Copertina 6,5

Info

Anno di uscita:2017
Durata:49 min.
Etichetta:Metal Blade
Distribuzione:Audioglobe

Tracklist

  1. M.I.A.
  2. MOLTEN CORE
  3. OVEREXPOSURE
  4. THE TALISMAN
  5. LULLABY OF VENGEANCE
  6. CIRCLE OF ASHES
  7. REBORN
  8. CONSPIRACY OF THE GODS
  9. ANOTHER KILLING SPREE
  10. BROKEN DIALECT
  11. RISE OF REBELLION

Line up

  • Matthew Bachand: bass
  • Shawn Drover: drums
  • Chris Broderick: guitars
  • Henry Derek Bonner: vocals

Voto medio utenti

Rieccoli alla riscossa i due fuoriusciti, con le maniere forti o buone è dato sapere fino a un certo punto, Chris e Shawn che a due anni di distanza dal discreto debutto “Birth and the Burial” tentano di aggiustare la mira con l’odierno “Old Scars, New Wounds”, come sempre uscito sotto l’egida di quell’istituzione che di nome fa Metal Blade.

In realtà a livello di direzione musicale non ci siamo mossi più di tanto, e questo potrebbe essere un bene. Non sappiamo bene precisamente il perché, ma un thrash metal classic old school non lo vediamo propriamente benissimo nelle mani degli Act of Defiance, senza dubbio più a loro agio con un thrash moderno, contaminato da echi di melometalcore e death, ruffiano certamente, quando maggiormente indirizzato sul groove, quando più sulla velocità e la melodia, con i fulminanti solos (quelli davvero riconoscibili a 1km di distanza) del buon Broderick ed i grugniti del versatile Henry Derek, a suo agio sia nel timbro sporco sia quando prova a cantare pulito, risultando in ogni caso interessante e performante. Il problema del disco, che poi è il problema della band tutto sommato, è che non si sa di che morte vogliano morire e “Old Scars, New Wounds” sembra un bel melting pot di idee.
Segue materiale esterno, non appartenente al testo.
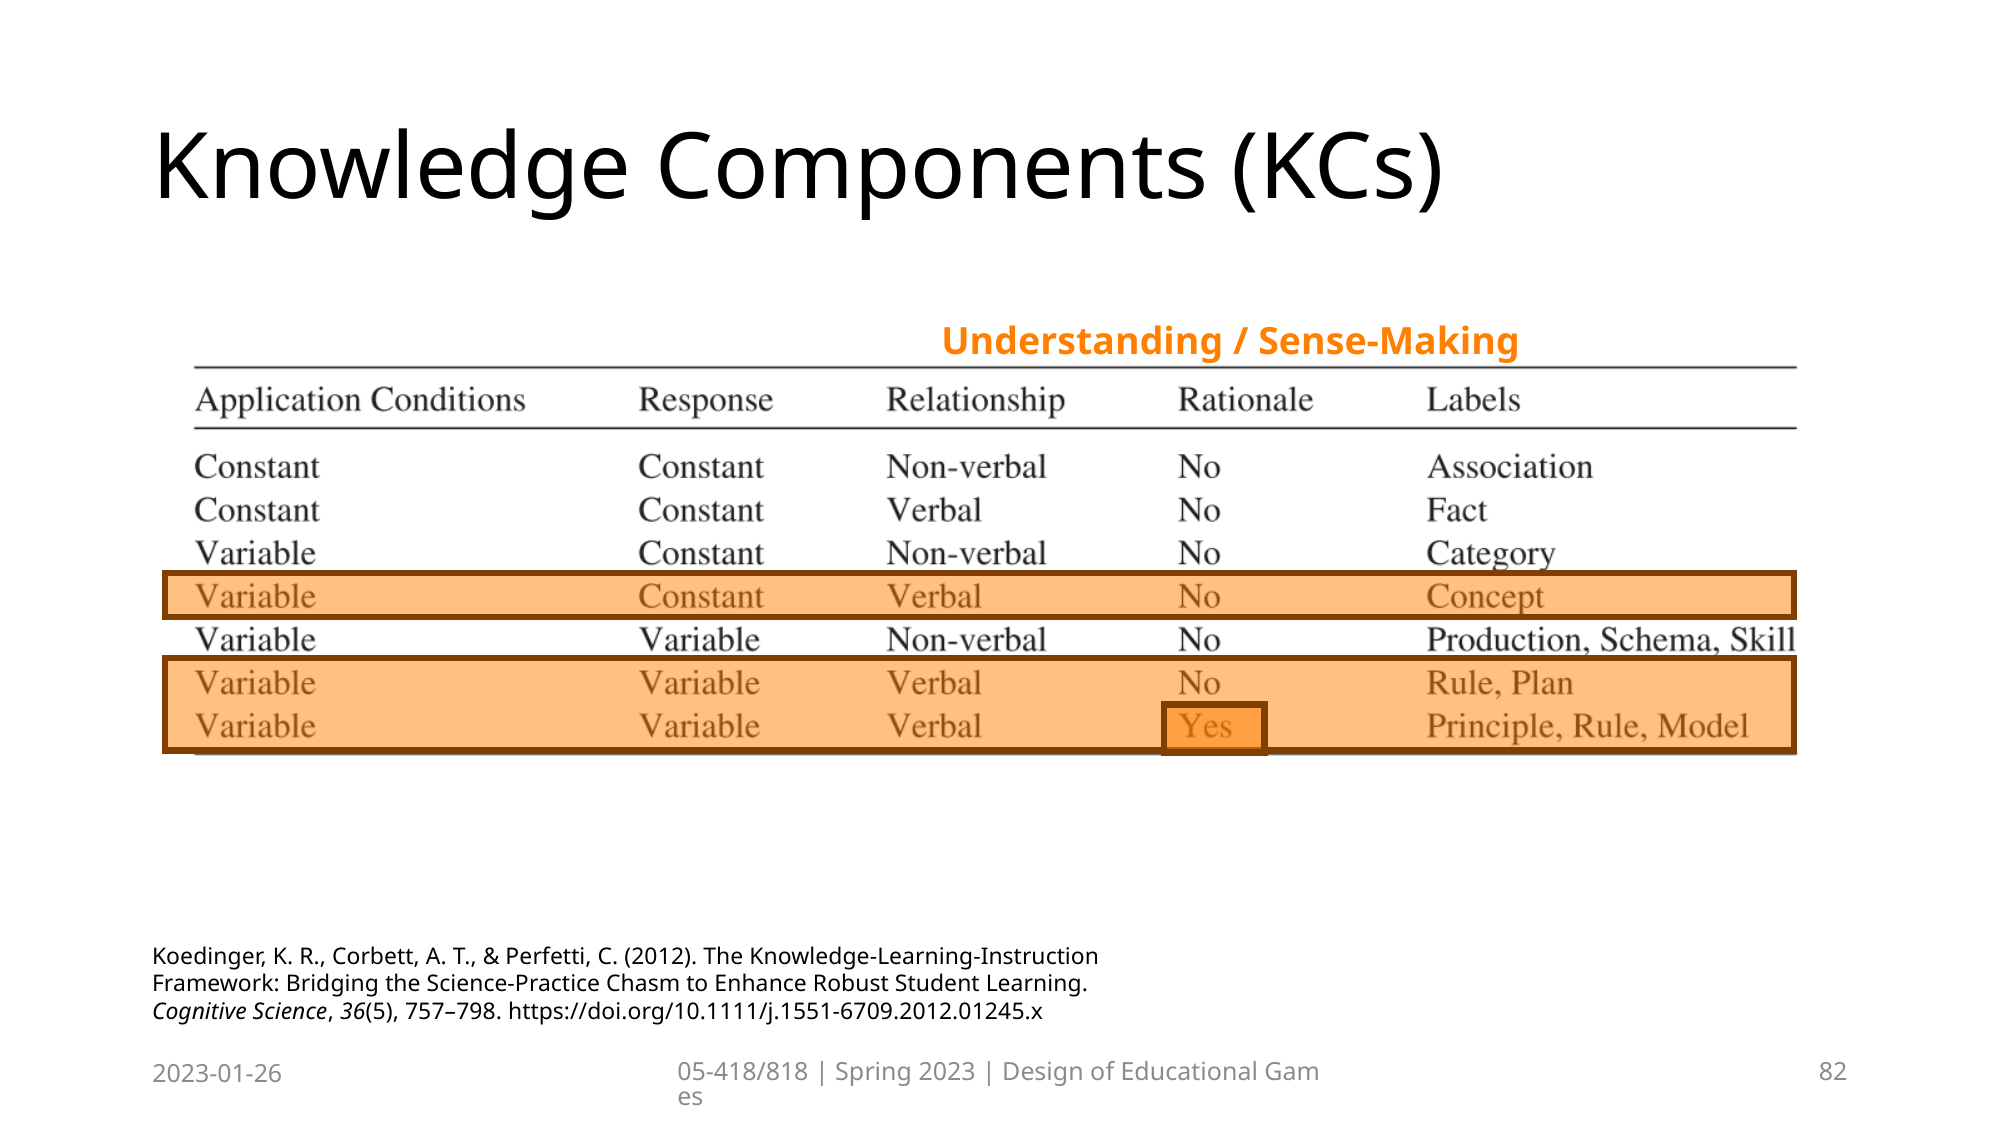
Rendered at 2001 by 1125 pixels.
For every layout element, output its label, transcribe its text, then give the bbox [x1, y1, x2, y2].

footer 05-418/818 | Spring 2023 | Design of Educational Games [662, 1042, 1338, 1103]
text_box [164, 657, 185, 752]
text_box Understanding / Sense-Making [926, 309, 1551, 358]
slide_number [137, 1059, 588, 1103]
text_box [164, 572, 185, 618]
slide_number 82 [1412, 1042, 1863, 1103]
text_box Koedinger, K. R., Corbett, A. T., & Perfetti, C. (2012). The Knowledge-Learning-Instruction Framework: Bridging the Science-Practice Chasm to Enhance Robust Student Learning. Cognitive Science, 36(5), 757–798. https://doi.org/10.1111/j.1551-6709.2012.01245.x [137, 934, 1138, 1059]
title Knowledge Components (KCs) [137, 59, 1863, 278]
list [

Bel, perché in ogni caso la formazione statunitense suona benissimo, la produzione ad opera di Dave Otero è eccellente e sentire Broderick sciorinare così le sue note è sempre un piacere, ma l’alternanza continua di momenti classic con altri estremi, poi di nuovo HM, poi sfuriate vicine al melodeath… insomma, un andirivieni di emozioni e non sempre positive. Poiché – nuovamente – l’alternanza di un songwriting non sempre all’altezza torna a farsi sentire e, quel che è più grave, gli Act of Defiance sembrano avere i maggiori problemi con “le basi del mestiere”, ovvero i riffs portanti dei brani più canonicamente thrash, dove sembrano i Testament dei poveri. Molto poveri.

Molto, molto meglio quando le briglie vengono sciolte e si hanno brani come “Reborn” che dimostra tutto il potenziale del gruppo americano, sin dal bravo Derek, ma allora se i brani ed i momenti thrash sono i peggiori di una band che si dichiara fiera portatrice del thrash metal….forse c’è qualcosa che non va. Insomma, gli Act of Defiance rimangono in un limbo che non accontenta pienamente nessuno, crediamo sarebbe meglio in primis per loro stessi che si dedichino a sonorità più moderne e consone alla loro voglia di fare musica (chi ha detto Trivium?) piuttosto che rincorrere un’audience più canonica con composizioni fin troppo ordinarie per musicisti della loro esperienza.